→ **WRITTEN TASK**
Please edit the passage about the Russian railway workmen: write it out from "Sir,—I have been" up to and including "enemy are completed.", putting "Trans-Siberian Railway" in place of "Siberian Railway".

→ **TEXT SHOWN**
--------------------

This, then, was the problem with which we had to deal, and with only a few weeks at our disposal. To the Russian workman it was a social question; to us it was both social and military. Finally, General Knox asked me to undertake a pacific propaganda along the railway to see if it were possible to persuade the workmen to keep at work and give the best service possible to their country to secure the restoration of order. I came to the conclusion that if anything could be done to give a more staple and practical outlook to the Russian labour mind it was well worth trying to accomplish it.
At the outset I was faced with the difficulty of not being in a position to offer anything definite to the workmen in return for their willingness to assist the combatant branch of the Russian service in its new crusade against anarchy. With nothing to offer it seemed hopeless to ask for so much. The only man who could pledge the Government was the Supreme Governor himself, so I wrote to him as follows:
[Copy.]
OMSK, SIBERIA.
4th February, 1919.
To His High Excellency, Admiral Koltchak, Supreme Governor.
Sir,—I have been requested by Major-General Knox, Chief of the British Military Mission, Siberia, to undertake a tour of the railway works along the Siberian Railway to address the workmen, and appeal to them as a British Labour representative to give their best service to the Russian State during the present and coming military operations, and to join no strike movement, or do anything to hamper the transport of men and supplies until the military operations against the enemy are completed.

--------------------

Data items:
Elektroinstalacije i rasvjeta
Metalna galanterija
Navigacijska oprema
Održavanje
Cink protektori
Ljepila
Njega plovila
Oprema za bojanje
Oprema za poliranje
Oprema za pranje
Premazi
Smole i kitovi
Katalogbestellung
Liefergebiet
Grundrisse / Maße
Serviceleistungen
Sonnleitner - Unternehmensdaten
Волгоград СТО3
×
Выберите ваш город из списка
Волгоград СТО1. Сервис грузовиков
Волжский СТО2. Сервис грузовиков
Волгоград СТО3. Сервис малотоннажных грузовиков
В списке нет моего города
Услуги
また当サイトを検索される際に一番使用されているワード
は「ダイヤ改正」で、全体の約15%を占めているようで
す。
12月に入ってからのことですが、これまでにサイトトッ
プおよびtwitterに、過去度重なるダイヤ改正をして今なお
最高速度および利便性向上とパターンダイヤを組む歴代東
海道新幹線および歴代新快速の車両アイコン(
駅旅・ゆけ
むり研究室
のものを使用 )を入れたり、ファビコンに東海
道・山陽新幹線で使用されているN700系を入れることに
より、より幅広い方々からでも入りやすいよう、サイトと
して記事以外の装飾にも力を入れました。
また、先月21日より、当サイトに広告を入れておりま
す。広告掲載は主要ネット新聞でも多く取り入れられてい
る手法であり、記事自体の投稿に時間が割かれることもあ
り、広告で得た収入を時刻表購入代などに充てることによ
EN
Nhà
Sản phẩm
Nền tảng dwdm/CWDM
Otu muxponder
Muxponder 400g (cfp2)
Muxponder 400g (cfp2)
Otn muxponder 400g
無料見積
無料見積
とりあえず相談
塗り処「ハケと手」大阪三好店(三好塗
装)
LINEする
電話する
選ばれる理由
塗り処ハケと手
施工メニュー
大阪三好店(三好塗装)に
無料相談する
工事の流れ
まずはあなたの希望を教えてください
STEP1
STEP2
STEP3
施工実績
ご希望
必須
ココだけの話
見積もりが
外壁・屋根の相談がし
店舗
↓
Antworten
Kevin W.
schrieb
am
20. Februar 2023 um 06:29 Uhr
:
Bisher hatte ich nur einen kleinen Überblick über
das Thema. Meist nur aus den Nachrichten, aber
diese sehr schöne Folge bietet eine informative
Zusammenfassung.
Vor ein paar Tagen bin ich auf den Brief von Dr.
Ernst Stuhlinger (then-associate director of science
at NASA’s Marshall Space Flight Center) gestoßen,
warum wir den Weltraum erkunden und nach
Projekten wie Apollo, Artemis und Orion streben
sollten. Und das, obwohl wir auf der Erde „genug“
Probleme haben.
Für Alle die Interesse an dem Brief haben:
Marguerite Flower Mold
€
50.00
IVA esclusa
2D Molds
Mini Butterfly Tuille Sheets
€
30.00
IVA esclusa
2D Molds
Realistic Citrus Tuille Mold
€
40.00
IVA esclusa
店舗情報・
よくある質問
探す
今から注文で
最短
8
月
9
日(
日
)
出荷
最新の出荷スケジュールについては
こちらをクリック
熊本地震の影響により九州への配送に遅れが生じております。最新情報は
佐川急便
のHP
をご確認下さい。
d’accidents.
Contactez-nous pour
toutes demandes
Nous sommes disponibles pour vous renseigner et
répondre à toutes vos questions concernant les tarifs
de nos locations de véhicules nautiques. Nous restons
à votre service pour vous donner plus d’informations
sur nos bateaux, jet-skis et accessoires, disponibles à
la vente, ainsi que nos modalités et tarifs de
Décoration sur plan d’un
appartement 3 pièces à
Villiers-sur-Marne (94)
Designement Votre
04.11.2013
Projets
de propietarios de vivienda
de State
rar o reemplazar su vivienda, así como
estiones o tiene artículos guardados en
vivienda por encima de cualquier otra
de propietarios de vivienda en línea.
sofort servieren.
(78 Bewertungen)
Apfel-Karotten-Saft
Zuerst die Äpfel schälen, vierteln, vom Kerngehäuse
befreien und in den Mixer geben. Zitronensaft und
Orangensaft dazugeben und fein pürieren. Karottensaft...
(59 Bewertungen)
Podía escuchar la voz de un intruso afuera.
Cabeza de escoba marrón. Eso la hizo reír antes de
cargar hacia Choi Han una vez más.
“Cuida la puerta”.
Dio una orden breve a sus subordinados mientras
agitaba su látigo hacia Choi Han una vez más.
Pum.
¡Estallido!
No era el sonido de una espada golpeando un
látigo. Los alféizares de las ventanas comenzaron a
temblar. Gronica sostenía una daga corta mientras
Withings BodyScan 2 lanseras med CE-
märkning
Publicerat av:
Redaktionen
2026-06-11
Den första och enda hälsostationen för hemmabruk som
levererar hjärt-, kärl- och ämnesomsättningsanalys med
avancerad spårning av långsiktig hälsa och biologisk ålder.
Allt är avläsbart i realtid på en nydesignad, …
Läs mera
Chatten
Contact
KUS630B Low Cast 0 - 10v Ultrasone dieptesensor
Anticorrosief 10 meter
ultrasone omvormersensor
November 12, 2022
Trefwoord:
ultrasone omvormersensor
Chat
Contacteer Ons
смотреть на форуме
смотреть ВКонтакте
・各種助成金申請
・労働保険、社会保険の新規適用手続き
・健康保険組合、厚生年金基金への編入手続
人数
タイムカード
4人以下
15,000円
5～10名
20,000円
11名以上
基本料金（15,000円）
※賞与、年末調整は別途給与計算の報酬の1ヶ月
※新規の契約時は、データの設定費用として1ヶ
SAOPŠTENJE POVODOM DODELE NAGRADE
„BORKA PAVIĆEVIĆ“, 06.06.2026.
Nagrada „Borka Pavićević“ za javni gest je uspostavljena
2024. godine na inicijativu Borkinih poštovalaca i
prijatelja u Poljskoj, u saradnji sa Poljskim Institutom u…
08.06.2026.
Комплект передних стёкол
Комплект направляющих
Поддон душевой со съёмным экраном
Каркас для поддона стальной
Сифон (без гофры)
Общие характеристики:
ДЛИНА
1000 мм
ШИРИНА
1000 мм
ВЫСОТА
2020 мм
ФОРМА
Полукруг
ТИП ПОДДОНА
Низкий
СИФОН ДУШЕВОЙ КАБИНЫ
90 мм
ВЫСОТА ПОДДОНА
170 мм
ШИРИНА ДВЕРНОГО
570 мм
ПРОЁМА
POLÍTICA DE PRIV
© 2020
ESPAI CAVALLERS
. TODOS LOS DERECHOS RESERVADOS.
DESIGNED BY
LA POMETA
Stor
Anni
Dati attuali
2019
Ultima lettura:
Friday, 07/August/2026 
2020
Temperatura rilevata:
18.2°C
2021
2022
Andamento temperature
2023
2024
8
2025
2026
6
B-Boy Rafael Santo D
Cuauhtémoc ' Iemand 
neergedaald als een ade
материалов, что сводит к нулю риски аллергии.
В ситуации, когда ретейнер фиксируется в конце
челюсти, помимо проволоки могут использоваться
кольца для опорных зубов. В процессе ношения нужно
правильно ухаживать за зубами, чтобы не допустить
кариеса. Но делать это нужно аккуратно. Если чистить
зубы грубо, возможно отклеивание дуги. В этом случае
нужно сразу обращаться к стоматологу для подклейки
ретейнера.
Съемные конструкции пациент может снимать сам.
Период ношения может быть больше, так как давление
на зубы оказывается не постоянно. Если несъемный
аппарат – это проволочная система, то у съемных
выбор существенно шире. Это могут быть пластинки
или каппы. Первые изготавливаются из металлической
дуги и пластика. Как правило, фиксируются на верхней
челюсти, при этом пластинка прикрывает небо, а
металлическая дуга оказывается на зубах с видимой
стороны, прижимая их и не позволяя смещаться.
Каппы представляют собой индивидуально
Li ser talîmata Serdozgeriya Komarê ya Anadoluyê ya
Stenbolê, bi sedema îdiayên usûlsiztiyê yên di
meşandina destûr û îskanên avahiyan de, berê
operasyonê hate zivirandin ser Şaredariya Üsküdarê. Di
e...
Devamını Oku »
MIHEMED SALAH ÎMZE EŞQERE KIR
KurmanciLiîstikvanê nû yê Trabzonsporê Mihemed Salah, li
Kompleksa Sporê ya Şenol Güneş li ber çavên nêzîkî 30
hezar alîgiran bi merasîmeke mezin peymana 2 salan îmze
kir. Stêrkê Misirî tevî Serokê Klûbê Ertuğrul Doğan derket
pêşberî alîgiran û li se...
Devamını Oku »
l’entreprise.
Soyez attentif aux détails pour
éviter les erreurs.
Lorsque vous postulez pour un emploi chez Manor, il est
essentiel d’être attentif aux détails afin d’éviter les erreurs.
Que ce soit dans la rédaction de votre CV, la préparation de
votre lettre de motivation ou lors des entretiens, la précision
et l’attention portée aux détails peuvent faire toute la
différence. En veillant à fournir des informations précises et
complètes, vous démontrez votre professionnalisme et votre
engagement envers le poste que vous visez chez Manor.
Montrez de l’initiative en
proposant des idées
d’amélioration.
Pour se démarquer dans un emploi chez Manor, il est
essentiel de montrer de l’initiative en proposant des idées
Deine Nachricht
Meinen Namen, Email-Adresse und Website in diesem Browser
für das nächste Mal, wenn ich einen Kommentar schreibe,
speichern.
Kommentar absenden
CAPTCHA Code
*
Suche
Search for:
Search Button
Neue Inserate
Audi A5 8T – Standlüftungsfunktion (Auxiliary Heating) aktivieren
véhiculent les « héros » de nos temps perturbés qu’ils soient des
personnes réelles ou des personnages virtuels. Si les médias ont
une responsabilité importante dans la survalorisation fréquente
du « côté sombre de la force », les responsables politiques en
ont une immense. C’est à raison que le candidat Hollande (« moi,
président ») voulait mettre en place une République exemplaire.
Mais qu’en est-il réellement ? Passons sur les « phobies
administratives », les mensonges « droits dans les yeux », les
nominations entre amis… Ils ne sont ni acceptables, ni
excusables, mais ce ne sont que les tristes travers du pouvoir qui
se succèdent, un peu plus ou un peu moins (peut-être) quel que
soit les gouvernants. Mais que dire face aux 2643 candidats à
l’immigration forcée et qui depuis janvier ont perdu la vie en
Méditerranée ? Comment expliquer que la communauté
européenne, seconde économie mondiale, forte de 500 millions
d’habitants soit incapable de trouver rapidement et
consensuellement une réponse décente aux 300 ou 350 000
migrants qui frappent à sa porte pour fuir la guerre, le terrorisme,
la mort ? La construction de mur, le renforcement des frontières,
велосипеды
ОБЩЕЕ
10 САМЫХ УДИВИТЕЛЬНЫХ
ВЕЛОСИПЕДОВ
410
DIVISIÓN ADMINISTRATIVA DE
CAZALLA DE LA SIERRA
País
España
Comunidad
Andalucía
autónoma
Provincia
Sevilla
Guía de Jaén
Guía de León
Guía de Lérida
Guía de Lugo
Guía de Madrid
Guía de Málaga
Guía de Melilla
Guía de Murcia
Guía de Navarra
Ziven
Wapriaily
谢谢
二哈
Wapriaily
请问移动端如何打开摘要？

--------------------

→ **TASK ANSWER**
Sir,—I have been requested by Major-General Knox, Chief of the British Military Mission, Siberia, to undertake a tour of the railway works along the Trans-Siberian Railway to address the workmen, and appeal to them as a British Labour representative to give their best service to the Russian State during the present and coming military operations, and to join no strike movement, or do anything to hamper the transport of men and supplies until the military operations against the enemy are completed.